- Records provided -
- - -

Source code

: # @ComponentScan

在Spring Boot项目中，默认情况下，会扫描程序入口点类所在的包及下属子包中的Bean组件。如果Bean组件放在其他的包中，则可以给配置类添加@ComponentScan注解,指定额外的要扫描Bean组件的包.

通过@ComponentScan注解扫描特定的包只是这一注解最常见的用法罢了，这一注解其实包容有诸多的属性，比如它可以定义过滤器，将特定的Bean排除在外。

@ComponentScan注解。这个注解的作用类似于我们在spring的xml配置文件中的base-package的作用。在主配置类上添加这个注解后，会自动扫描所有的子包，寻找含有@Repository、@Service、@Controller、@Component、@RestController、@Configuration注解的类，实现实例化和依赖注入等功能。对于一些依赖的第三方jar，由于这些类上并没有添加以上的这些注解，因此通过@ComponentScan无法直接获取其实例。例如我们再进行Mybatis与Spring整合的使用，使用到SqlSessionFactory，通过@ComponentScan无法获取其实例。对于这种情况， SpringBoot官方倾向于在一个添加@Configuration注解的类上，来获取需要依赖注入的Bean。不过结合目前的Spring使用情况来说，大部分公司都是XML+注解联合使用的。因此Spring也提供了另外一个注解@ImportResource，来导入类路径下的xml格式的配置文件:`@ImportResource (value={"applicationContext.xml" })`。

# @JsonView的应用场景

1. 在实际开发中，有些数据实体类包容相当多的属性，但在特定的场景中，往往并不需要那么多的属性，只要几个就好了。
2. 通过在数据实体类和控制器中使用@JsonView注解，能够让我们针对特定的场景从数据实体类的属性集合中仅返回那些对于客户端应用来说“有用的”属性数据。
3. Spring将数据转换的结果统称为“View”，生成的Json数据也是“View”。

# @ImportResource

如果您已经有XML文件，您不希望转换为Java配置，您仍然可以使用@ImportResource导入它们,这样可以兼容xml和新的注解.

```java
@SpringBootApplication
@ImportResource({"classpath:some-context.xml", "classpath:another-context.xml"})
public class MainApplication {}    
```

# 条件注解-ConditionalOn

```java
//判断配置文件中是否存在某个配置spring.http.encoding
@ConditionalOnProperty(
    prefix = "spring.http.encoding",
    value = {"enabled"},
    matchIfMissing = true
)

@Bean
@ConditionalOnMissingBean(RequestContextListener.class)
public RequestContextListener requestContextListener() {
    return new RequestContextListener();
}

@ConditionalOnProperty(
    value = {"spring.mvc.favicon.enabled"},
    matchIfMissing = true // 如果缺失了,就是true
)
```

- - -

In the material above, find the lines that contain "RequestContextListener" and show them.

@ConditionalOnMissingBean(RequestContextListener.class)
public RequestContextListener requestContextListener() {
    return new RequestContextListener();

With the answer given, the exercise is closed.